Hacker News new | ask | show | jobs
by kilpikaarna 382 days ago
> The coolest thing here might be the speed: for a given scene RenderFormer takes 0.0760 seconds while Blender Cycles takes 3.97 seconds (or 12.05 secs at a higher setting), while retaining a 0.9526 Structural Similarity Index Measure (0-1 where 1 is an identical image). See tables 2 and 1 in the paper.

This sounds pretty wild to me. Scanned through it quickly but I couldn't find any details on how they set this up. Do they use the CPU or the Cuda kernel on an A100 for Cycles? Also, if this is doing single frames an appreciable fraction of the 3.97s might go into firing up the renderer. Time-per-frame would drop off if rendering a sequence.
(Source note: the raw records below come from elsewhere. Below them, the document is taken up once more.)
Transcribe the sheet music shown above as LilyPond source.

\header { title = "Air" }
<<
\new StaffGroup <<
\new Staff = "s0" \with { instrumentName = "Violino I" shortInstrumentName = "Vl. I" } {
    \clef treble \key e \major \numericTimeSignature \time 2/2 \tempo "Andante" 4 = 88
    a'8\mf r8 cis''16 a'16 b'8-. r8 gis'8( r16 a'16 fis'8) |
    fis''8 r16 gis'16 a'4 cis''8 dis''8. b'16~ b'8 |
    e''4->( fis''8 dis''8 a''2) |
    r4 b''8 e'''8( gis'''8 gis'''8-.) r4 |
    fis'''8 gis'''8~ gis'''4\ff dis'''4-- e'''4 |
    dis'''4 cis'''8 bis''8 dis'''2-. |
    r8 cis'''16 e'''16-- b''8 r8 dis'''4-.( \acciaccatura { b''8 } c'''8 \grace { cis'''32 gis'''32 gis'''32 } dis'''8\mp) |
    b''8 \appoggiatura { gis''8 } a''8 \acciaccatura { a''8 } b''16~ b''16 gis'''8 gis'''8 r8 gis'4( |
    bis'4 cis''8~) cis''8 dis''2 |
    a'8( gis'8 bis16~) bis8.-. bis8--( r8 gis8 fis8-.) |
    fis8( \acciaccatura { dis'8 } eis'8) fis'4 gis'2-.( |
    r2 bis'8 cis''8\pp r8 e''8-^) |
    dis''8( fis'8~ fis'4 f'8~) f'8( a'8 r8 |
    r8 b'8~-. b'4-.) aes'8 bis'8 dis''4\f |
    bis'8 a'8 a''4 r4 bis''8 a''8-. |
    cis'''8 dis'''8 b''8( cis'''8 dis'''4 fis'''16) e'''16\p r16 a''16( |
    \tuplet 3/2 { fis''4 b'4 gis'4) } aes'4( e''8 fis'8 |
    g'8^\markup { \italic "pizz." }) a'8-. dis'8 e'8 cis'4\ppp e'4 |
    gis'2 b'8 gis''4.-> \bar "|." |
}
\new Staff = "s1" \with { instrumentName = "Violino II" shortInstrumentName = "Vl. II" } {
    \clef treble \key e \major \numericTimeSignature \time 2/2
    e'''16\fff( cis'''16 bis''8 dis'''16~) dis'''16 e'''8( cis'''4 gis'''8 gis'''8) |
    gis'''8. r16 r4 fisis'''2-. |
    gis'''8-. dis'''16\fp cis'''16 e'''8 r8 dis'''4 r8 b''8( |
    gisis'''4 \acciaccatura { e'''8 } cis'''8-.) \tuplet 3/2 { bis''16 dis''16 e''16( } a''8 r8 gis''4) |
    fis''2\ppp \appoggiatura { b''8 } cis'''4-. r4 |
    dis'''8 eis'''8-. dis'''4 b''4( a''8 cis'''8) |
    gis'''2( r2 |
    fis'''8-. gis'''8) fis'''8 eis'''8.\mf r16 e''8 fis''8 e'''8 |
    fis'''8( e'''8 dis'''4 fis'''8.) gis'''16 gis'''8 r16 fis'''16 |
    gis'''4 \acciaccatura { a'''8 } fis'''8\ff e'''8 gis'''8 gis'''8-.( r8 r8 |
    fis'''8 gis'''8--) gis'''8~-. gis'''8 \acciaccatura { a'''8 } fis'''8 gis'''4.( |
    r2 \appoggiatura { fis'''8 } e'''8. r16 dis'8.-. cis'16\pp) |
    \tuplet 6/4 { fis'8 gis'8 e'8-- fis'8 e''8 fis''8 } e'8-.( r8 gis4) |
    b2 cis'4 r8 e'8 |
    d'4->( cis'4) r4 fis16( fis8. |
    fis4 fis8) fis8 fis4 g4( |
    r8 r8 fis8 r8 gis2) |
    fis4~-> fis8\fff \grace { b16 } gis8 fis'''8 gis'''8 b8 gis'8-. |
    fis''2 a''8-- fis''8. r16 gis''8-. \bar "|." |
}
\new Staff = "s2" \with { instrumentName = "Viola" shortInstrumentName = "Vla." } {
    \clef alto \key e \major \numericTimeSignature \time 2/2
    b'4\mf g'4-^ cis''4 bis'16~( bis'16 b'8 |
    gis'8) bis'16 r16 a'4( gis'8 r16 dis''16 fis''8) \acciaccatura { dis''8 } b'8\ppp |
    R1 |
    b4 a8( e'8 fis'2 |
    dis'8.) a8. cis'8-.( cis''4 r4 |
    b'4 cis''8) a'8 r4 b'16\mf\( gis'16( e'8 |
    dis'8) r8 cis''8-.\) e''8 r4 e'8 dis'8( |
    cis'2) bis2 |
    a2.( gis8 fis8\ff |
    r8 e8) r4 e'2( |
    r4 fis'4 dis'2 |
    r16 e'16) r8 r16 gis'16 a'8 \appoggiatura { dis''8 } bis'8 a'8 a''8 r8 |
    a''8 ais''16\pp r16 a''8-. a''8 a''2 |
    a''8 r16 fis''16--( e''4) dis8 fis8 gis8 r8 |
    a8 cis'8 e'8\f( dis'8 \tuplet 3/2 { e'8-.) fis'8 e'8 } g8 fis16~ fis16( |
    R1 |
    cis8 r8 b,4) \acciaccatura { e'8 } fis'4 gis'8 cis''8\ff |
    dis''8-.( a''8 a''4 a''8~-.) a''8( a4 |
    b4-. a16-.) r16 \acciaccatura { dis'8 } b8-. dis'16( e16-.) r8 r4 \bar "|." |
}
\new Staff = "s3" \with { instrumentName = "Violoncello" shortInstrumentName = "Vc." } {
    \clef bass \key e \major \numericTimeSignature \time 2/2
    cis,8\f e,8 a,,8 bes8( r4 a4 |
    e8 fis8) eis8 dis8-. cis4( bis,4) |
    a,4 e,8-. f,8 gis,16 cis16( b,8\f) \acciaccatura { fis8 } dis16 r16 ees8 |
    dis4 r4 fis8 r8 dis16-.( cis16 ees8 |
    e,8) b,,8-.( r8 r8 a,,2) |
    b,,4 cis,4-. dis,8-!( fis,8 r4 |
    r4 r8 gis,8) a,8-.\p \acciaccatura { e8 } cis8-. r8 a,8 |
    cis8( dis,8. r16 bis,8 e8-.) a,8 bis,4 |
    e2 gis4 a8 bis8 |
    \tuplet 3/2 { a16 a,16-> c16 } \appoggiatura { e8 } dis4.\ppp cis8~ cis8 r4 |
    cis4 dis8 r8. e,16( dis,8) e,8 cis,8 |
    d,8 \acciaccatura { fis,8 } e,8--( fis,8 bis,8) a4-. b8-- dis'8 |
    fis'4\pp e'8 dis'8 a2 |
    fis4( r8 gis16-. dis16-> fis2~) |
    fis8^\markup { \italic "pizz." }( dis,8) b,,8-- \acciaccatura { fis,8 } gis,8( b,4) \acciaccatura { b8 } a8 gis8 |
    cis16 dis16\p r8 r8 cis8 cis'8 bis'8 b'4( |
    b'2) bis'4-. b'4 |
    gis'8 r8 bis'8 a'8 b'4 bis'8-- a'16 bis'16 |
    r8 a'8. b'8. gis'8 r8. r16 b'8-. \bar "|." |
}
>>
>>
And the complexity scaling per triangle mentioned in a sibling comment. Ouch!

1 comments

This reads like they used the GPU with Cycles:

  "Table 2 compares the timings on the four scenes in Figure 1 of our
  unoptimized RenderFormer (pure PyTorch implementation without
  DNN compilation, but with pre-caching of kernels) and Blender Cy-
  cles with 4,096 samples per pixel (matching RenderFormer’s training
  data) at 512 × 512 resolution on a single NVIDIA A100 GPU."
> Blender Cy- cles with 4,096 samples per pixel (matching RenderFormer’s training

This seems like an unfair comparison. It would be a lot more useful to know how long it would take Blender to also reach a 0.9526 Structural Similarity Index Measure to the training data. My guess is that with the de-noiser turned on, something like 128 samples would be enough, or maybe even less on some images. At that point on an A100 GPU Blender would be close, if not beating the times here for these scenes.

Nobody runs 4096 samples per pixel. In many cases 100-200 (or even less with denoising) are enough. You might run up to low-1000 if you want to resolve caustics.